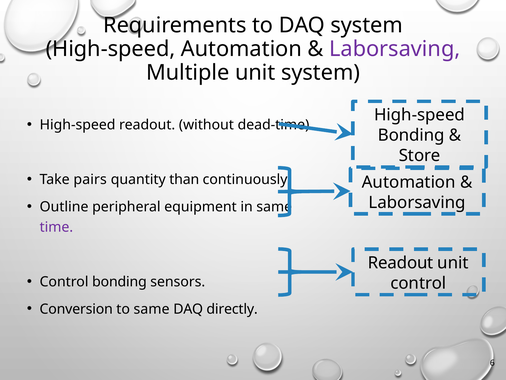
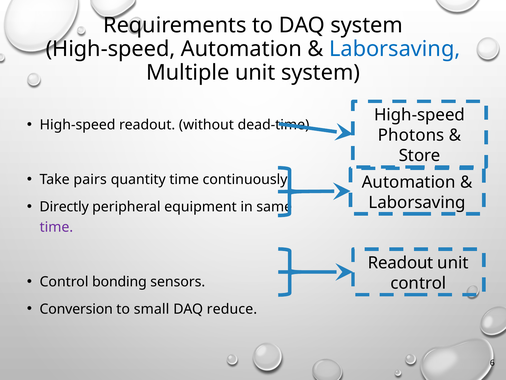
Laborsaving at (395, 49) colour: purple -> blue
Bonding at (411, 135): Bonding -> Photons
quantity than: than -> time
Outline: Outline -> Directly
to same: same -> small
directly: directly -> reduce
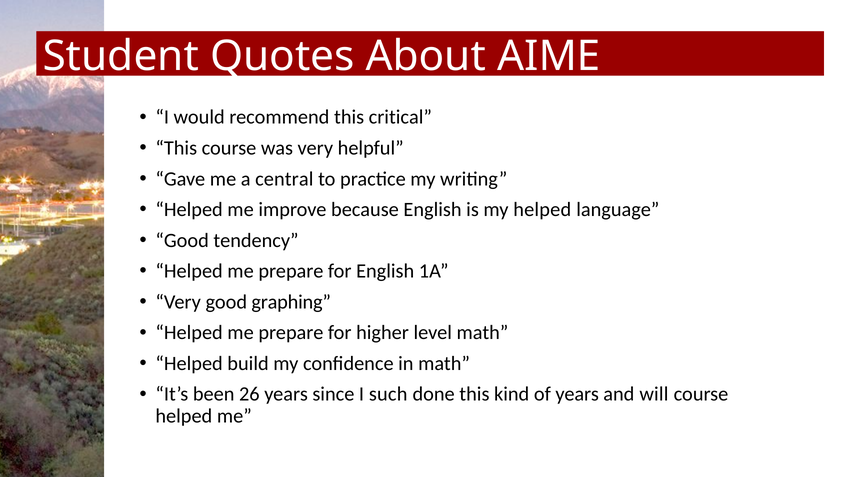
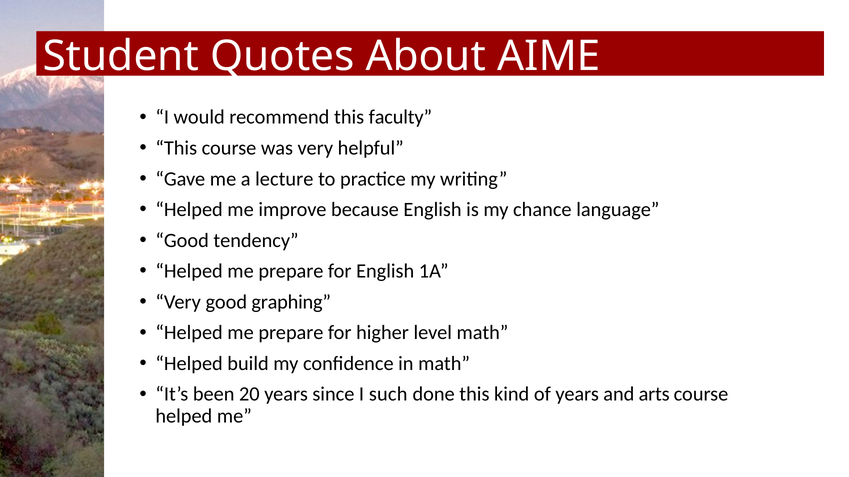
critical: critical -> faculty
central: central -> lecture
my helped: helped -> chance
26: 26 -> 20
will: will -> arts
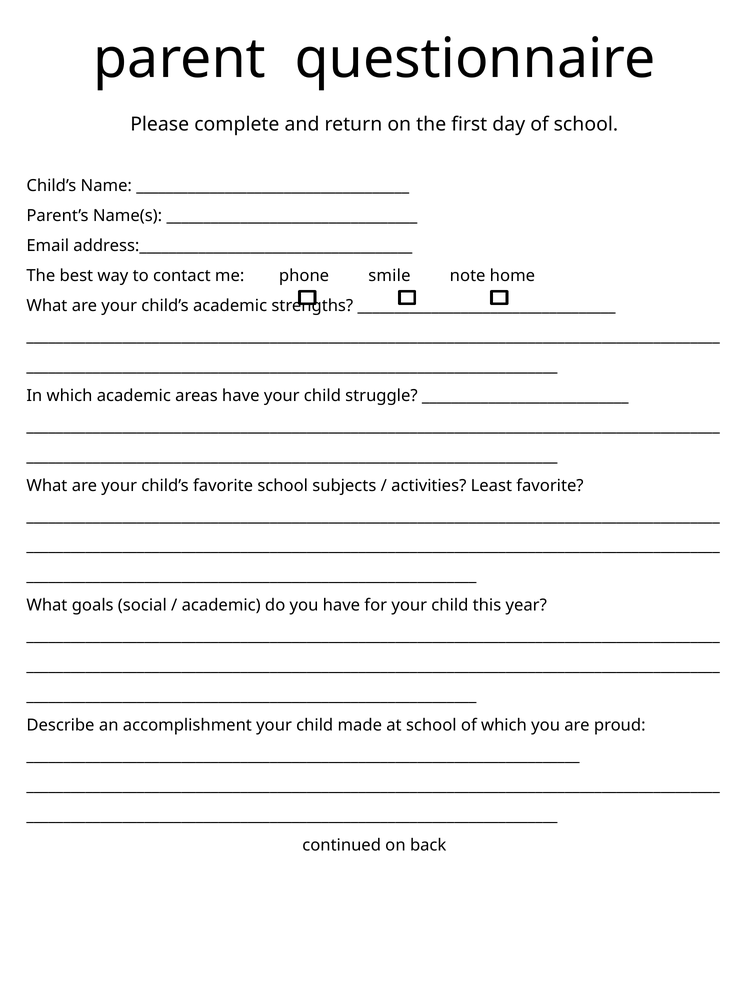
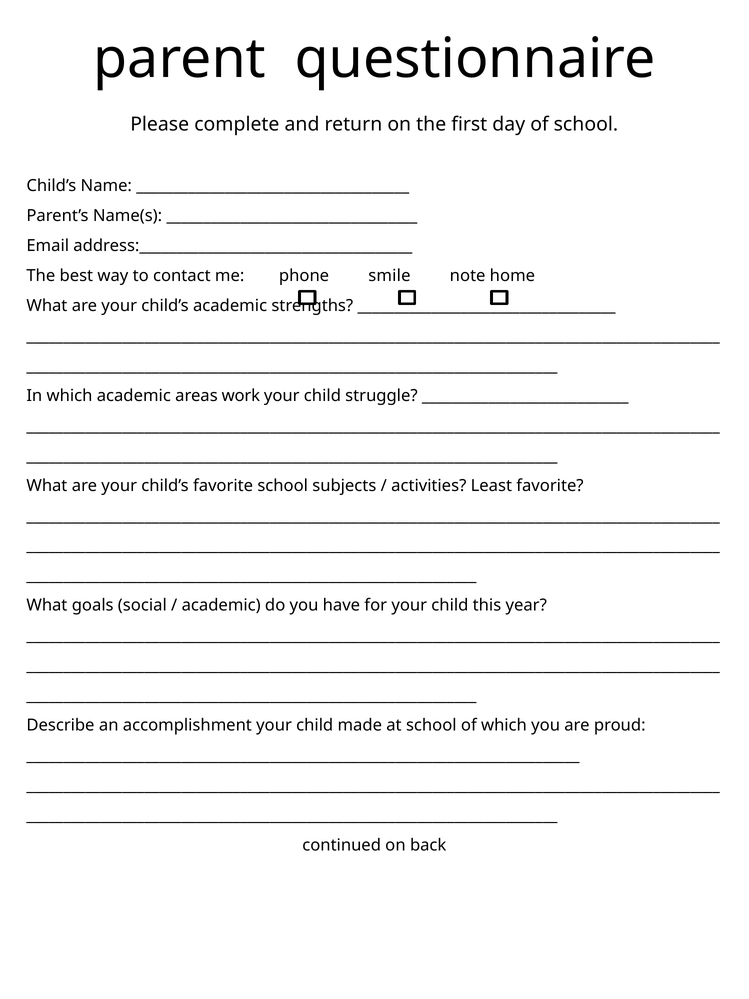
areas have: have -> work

* * *

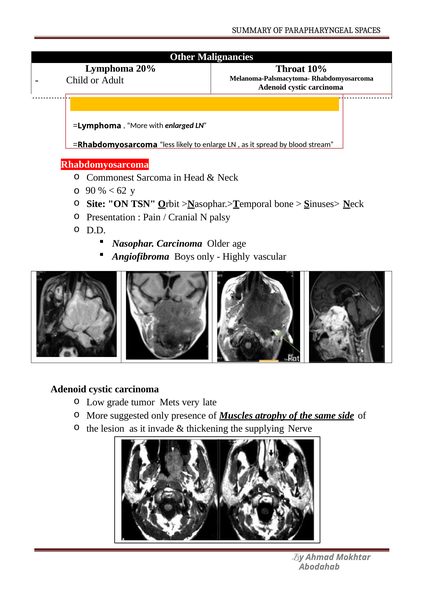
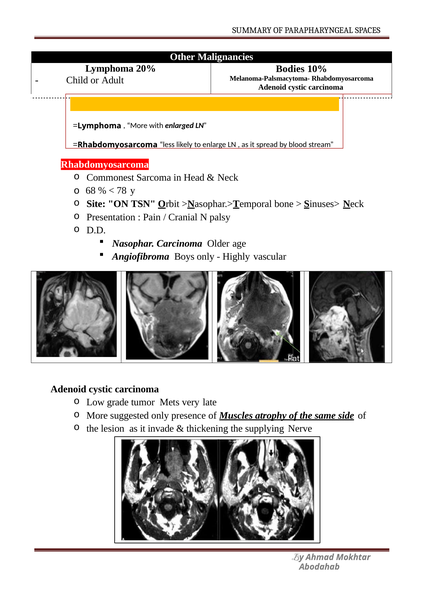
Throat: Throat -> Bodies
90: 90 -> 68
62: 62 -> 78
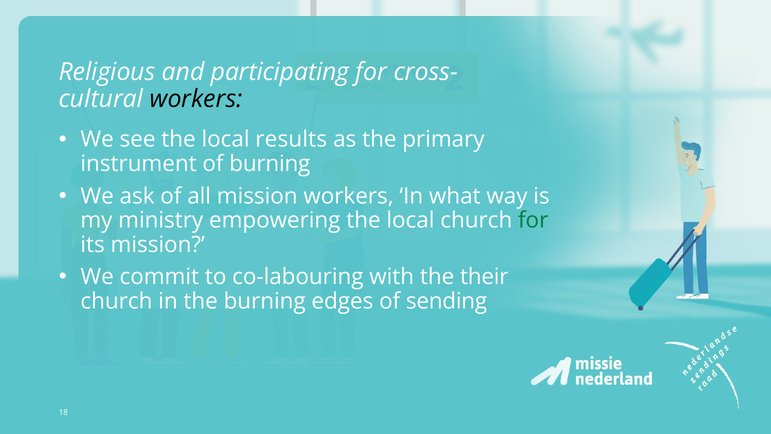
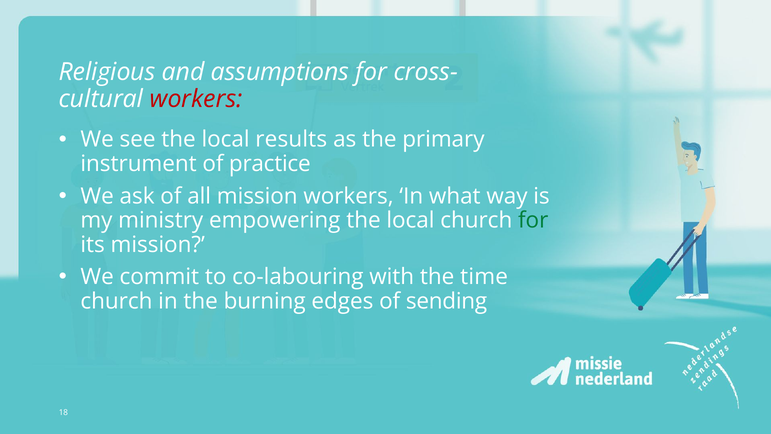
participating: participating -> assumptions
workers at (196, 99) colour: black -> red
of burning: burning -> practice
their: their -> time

演習課題 » 上の行のうち、「Throat: Throat -> Bodies」を含む行から始まり「their: their -> time」を含む行で終わる範囲を一字一句そのまま再現してください。画像は解答に含めないでください。

演習解答 »
Throat: Throat -> Bodies
90: 90 -> 68
62: 62 -> 78
participating: participating -> assumptions
workers at (196, 99) colour: black -> red
of burning: burning -> practice
their: their -> time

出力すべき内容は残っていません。